DESCRIPTION OF THE TASK: The whole listing below must be printed again exactly, images excluded.

________________________

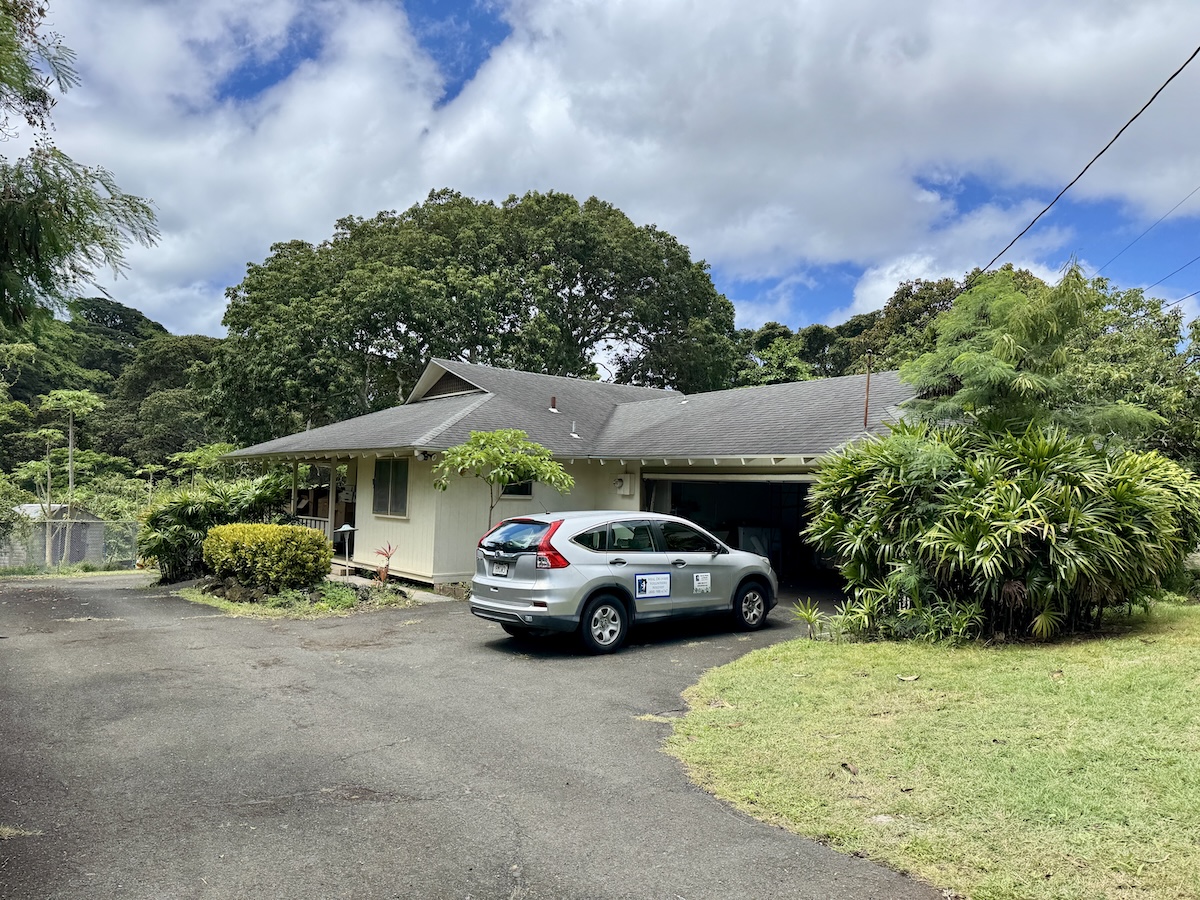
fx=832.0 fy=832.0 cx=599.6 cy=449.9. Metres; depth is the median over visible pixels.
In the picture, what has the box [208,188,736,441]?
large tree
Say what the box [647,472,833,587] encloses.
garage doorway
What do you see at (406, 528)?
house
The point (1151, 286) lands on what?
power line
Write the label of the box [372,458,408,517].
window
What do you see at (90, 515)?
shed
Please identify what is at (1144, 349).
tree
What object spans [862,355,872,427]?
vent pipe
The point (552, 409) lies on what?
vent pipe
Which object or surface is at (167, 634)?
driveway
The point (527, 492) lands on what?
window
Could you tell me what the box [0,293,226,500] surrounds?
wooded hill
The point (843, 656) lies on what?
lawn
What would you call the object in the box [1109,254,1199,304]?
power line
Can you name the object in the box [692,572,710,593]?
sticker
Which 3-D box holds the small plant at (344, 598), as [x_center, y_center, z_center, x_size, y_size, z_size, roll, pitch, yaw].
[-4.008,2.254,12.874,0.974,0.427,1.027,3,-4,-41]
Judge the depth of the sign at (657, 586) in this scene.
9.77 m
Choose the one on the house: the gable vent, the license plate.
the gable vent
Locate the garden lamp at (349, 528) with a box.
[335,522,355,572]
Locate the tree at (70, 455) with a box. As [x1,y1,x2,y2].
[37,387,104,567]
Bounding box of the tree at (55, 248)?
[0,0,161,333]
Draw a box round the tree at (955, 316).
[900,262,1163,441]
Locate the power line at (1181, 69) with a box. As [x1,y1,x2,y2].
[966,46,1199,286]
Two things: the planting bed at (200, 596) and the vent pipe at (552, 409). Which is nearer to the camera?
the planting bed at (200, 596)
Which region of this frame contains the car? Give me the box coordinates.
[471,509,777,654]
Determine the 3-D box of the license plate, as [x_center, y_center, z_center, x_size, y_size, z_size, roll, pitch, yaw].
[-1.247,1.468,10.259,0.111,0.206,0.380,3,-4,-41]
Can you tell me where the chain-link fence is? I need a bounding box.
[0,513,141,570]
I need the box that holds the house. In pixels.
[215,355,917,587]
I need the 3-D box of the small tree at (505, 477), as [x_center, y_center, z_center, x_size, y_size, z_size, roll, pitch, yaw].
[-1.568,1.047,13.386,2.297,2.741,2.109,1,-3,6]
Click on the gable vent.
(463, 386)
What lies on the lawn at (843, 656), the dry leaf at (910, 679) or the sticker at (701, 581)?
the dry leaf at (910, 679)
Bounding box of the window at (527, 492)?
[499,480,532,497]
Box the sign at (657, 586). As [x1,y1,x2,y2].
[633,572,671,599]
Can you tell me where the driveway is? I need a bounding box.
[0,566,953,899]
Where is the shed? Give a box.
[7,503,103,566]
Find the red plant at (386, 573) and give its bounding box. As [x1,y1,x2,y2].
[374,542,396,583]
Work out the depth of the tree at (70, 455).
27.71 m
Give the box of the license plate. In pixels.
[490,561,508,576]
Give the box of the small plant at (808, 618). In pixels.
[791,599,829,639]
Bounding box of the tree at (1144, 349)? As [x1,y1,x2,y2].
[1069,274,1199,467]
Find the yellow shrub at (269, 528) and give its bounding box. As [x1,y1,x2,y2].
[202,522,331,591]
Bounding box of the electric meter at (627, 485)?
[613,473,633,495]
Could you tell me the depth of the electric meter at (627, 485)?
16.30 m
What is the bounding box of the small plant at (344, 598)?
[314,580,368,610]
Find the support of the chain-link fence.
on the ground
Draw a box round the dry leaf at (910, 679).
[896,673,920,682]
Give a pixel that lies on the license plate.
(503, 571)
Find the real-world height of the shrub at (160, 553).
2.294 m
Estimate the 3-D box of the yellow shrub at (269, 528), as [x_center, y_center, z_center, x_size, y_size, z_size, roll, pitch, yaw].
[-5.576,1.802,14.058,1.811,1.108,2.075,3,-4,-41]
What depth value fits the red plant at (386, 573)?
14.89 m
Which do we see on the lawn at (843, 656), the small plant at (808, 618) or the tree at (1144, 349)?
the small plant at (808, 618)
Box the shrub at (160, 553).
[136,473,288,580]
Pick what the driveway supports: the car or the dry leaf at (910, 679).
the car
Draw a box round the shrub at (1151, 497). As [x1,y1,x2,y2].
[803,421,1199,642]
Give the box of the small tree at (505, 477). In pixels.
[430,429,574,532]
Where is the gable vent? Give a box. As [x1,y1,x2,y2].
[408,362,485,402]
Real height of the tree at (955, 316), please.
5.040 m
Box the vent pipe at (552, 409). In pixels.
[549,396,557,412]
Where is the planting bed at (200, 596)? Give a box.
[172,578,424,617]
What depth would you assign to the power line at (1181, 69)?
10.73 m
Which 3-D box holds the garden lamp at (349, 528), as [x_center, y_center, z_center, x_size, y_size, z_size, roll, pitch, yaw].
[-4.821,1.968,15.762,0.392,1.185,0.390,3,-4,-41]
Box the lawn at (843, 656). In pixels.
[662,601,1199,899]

________________________

SOLUTION TO THIS TASK:
fx=832.0 fy=832.0 cx=599.6 cy=449.9. Metres; depth is the median over visible pixels.
In the picture, what has the box [208,188,736,441]?
large tree
Say what the box [647,472,833,587] encloses.
garage doorway
What do you see at (406, 528)?
house
The point (1151, 286) lands on what?
power line
Write the label of the box [372,458,408,517].
window
What do you see at (90, 515)?
shed
Please identify what is at (1144, 349).
tree
What object spans [862,355,872,427]?
vent pipe
The point (552, 409) lies on what?
vent pipe
Which object or surface is at (167, 634)?
driveway
The point (527, 492) lands on what?
window
Could you tell me what the box [0,293,226,500] surrounds?
wooded hill
The point (843, 656) lies on what?
lawn
What would you call the object in the box [1109,254,1199,304]?
power line
Can you name the object in the box [692,572,710,593]?
sticker
Which 3-D box holds the small plant at (344, 598), as [x_center, y_center, z_center, x_size, y_size, z_size, roll, pitch, yaw].
[-4.008,2.254,12.874,0.974,0.427,1.027,3,-4,-41]
Judge the depth of the sign at (657, 586) in this scene.
9.77 m
Choose the one on the house: the gable vent, the license plate.
the gable vent
Locate the garden lamp at (349, 528) with a box.
[335,522,355,572]
Locate the tree at (70, 455) with a box. As [x1,y1,x2,y2].
[37,387,104,567]
Bounding box of the tree at (55, 248)?
[0,0,161,333]
Draw a box round the tree at (955, 316).
[900,262,1163,441]
Locate the power line at (1181, 69) with a box. As [x1,y1,x2,y2].
[966,46,1199,286]
Two things: the planting bed at (200, 596) and the vent pipe at (552, 409). Which is nearer to the camera?
the planting bed at (200, 596)
Which region of this frame contains the car? Give me the box coordinates.
[471,509,777,654]
Determine the 3-D box of the license plate, as [x_center, y_center, z_center, x_size, y_size, z_size, roll, pitch, yaw].
[-1.247,1.468,10.259,0.111,0.206,0.380,3,-4,-41]
Can you tell me where the chain-link fence is? I need a bounding box.
[0,513,141,570]
I need the box that holds the house. In pixels.
[215,355,917,587]
I need the 3-D box of the small tree at (505, 477), as [x_center, y_center, z_center, x_size, y_size, z_size, roll, pitch, yaw].
[-1.568,1.047,13.386,2.297,2.741,2.109,1,-3,6]
Click on the gable vent.
(463, 386)
What lies on the lawn at (843, 656), the dry leaf at (910, 679) or the sticker at (701, 581)?
the dry leaf at (910, 679)
Bounding box of the window at (527, 492)?
[499,480,532,497]
Box the sign at (657, 586). As [x1,y1,x2,y2].
[633,572,671,599]
Can you tell me where the driveway is? I need a bounding box.
[0,566,953,899]
Where is the shed? Give a box.
[7,503,103,566]
Find the red plant at (386, 573) and give its bounding box. As [x1,y1,x2,y2].
[374,542,396,583]
Work out the depth of the tree at (70, 455).
27.71 m
Give the box of the license plate. In pixels.
[490,561,508,576]
Give the box of the small plant at (808, 618). In pixels.
[791,599,829,639]
Bounding box of the tree at (1144, 349)? As [x1,y1,x2,y2].
[1069,274,1199,467]
Find the yellow shrub at (269, 528) and give its bounding box. As [x1,y1,x2,y2].
[202,522,331,591]
Bounding box of the electric meter at (627, 485)?
[613,473,633,495]
Could you tell me the depth of the electric meter at (627, 485)?
16.30 m
What is the bounding box of the small plant at (344, 598)?
[314,580,368,610]
Find the support of the chain-link fence.
on the ground
Draw a box round the dry leaf at (910, 679).
[896,673,920,682]
Give a pixel that lies on the license plate.
(503, 571)
Find the real-world height of the shrub at (160, 553).
2.294 m
Estimate the 3-D box of the yellow shrub at (269, 528), as [x_center, y_center, z_center, x_size, y_size, z_size, roll, pitch, yaw].
[-5.576,1.802,14.058,1.811,1.108,2.075,3,-4,-41]
What depth value fits the red plant at (386, 573)?
14.89 m
Which do we see on the lawn at (843, 656), the small plant at (808, 618) or the tree at (1144, 349)?
the small plant at (808, 618)
Box the shrub at (160, 553).
[136,473,288,580]
Pick what the driveway supports: the car or the dry leaf at (910, 679).
the car
Draw a box round the shrub at (1151, 497). As [x1,y1,x2,y2].
[803,421,1199,642]
Give the box of the small tree at (505, 477). In pixels.
[430,429,574,532]
Where is the gable vent? Give a box. As [x1,y1,x2,y2].
[408,362,485,402]
Real height of the tree at (955, 316), please.
5.040 m
Box the vent pipe at (552, 409). In pixels.
[549,396,557,412]
Where is the planting bed at (200, 596)? Give a box.
[172,578,424,617]
What depth would you assign to the power line at (1181, 69)?
10.73 m
Which 3-D box holds the garden lamp at (349, 528), as [x_center, y_center, z_center, x_size, y_size, z_size, roll, pitch, yaw].
[-4.821,1.968,15.762,0.392,1.185,0.390,3,-4,-41]
Box the lawn at (843, 656). In pixels.
[662,601,1199,899]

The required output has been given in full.